Search each line below for the word "Enfield" and list those that contain it.
Given data: Begin
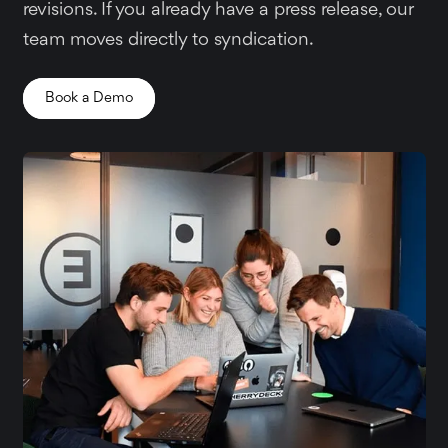
revisions. If you already have a press release, our
team moves directly to syndication.
Book a Demo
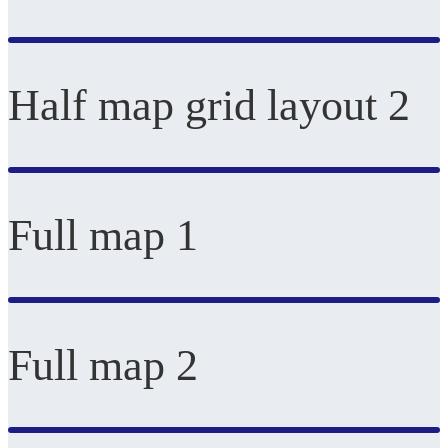
Half map grid layout 2
Full map 1
Full map 2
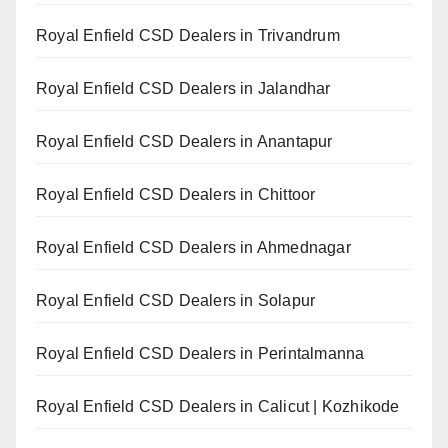
Royal Enfield CSD Dealers in Trivandrum
Royal Enfield CSD Dealers in Jalandhar
Royal Enfield CSD Dealers in Anantapur
Royal Enfield CSD Dealers in Chittoor
Royal Enfield CSD Dealers in Ahmednagar
Royal Enfield CSD Dealers in Solapur
Royal Enfield CSD Dealers in Perintalmanna
Royal Enfield CSD Dealers in Calicut | Kozhikode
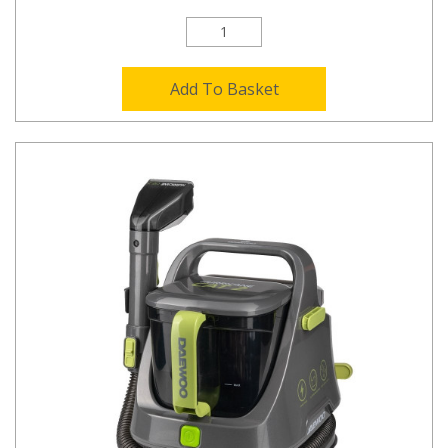
Add To Basket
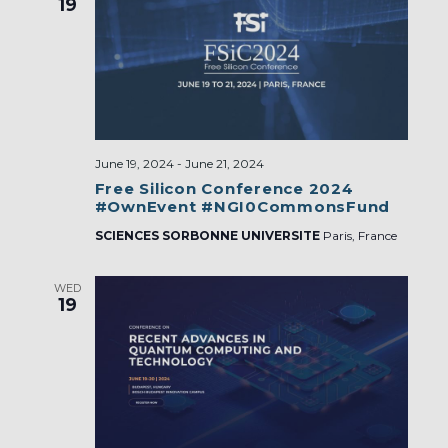
19
June 19, 2024
-
June 21, 2024
Free Silicon Conference 2024
#OwnEvent #NGI0CommonsFund
SCIENCES SORBONNE UNIVERSITE
Paris, France
WED
19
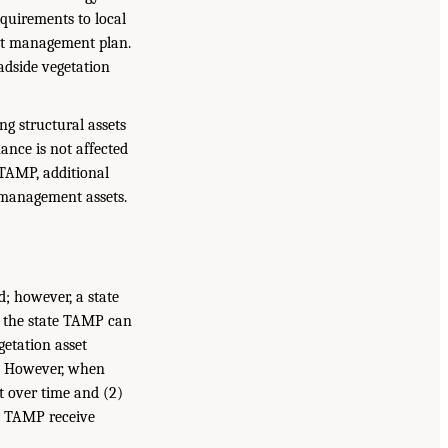
requirements to local
sset management plan.
adside vegetation
ng structural assets
ance is not affected
 TAMP, additional
 management assets.
; however, a state
n the state TAMP can
getation asset
s. However, when
ft over time and (2)
te TAMP receive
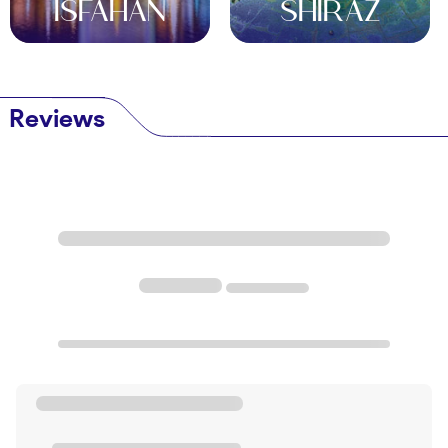
ISFAHAN
SHIRAZ
and honey. This chewy confection is the perfect
treat to enjoy with a cup of Persian tea after a day
of exploring.
Conclusion
Reviews
Aran va Bidgol is a hidden gem waiting to be
discovered by first-time travelers looking for a
unique and unforgettable experience. From its rich
history and stunning architecture to its warm
hospitality and delicious cuisine, this charming town
offers a glimpse into the heart of Iran's cultural
heritage. Whether you're exploring the bustling
bazaars, sandboarding in the desert, or indulging in
traditional Persian dishes, Aran va Bidgol is sure to
leave a lasting impression on your travel memories.
So pack your bags, book your ticket, and get ready
to embark on the adventure of a lifetime in this
enchanting desert town.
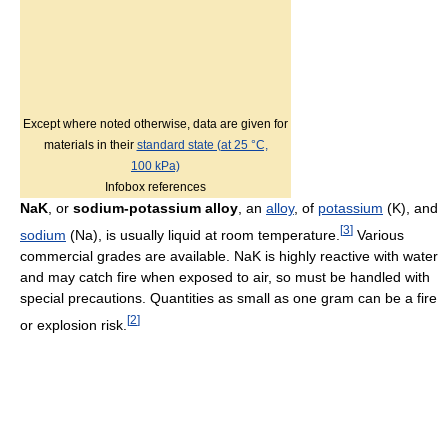
Except where noted otherwise, data are given for
materials in their
standard state (at 25 °C,
100 kPa)
Infobox references
NaK
, or
sodium-potassium alloy
, an
alloy
, of
potassium
(K), and
[
3
]
sodium
(Na), is usually liquid at room temperature.
Various
commercial grades are available. NaK is highly reactive with water
and may catch fire when exposed to air, so must be handled with
special precautions. Quantities as small as one gram can be a fire
[
2
]
or explosion risk.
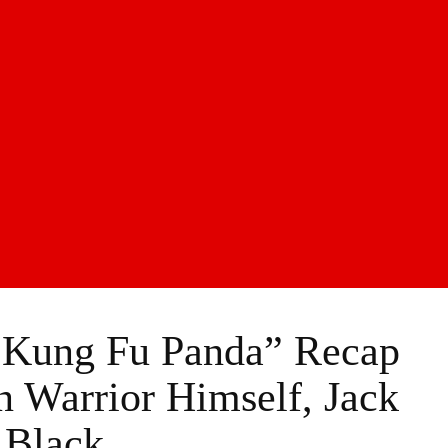
“Kung Fu Panda” Recap
 Warrior Himself, Jack
Black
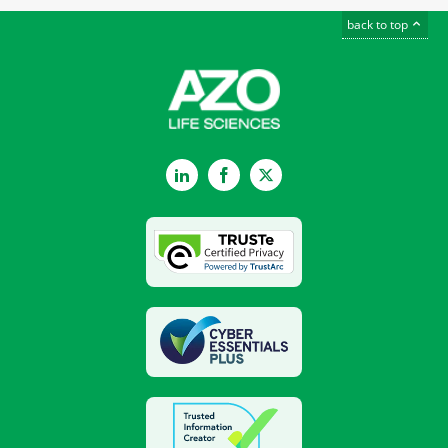
back to top
LinkedIn
Facebook
Twitter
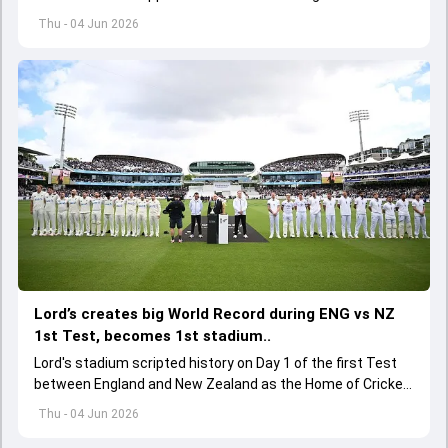
of its upcoming international assignments.
Thu - 04 Jun 2026
Lord’s creates big World Record during ENG vs NZ
1st Test, becomes 1st stadium..
Lord's stadium scripted history on Day 1 of the first Test
between England and New Zealand as the Home of Cricket
became the first stadium to host 150 Test matches
Thu - 04 Jun 2026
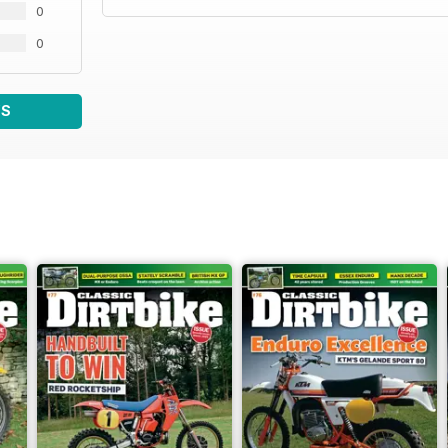
0
0
WS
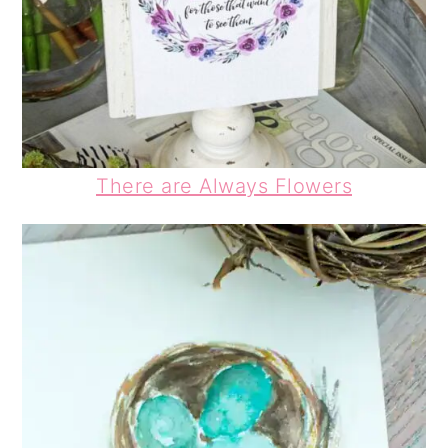
There are Always Flowers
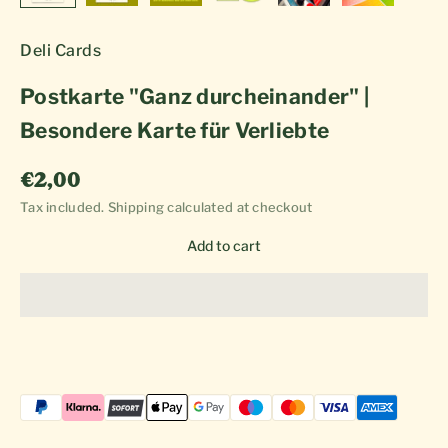
Deli Cards
Postkarte "Ganz durcheinander" |
Besondere Karte für Verliebte
Sale price
€2,00
Tax included.
Shipping calculated
at checkout
Add to cart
Given data: End
Output of the task:
Royal Enfield CSD Dealers in Trivandrum
Royal Enfield CSD Dealers in Jalandhar
Royal Enfield CSD Dealers in Anantapur
Royal Enfield CSD Dealers in Chittoor
Royal Enfield CSD Dealers in Ahmednagar
Royal Enfield CSD Dealers in Solapur
Royal Enfield CSD Dealers in Perintalmanna
Royal Enfield CSD Dealers in Calicut | Kozhikode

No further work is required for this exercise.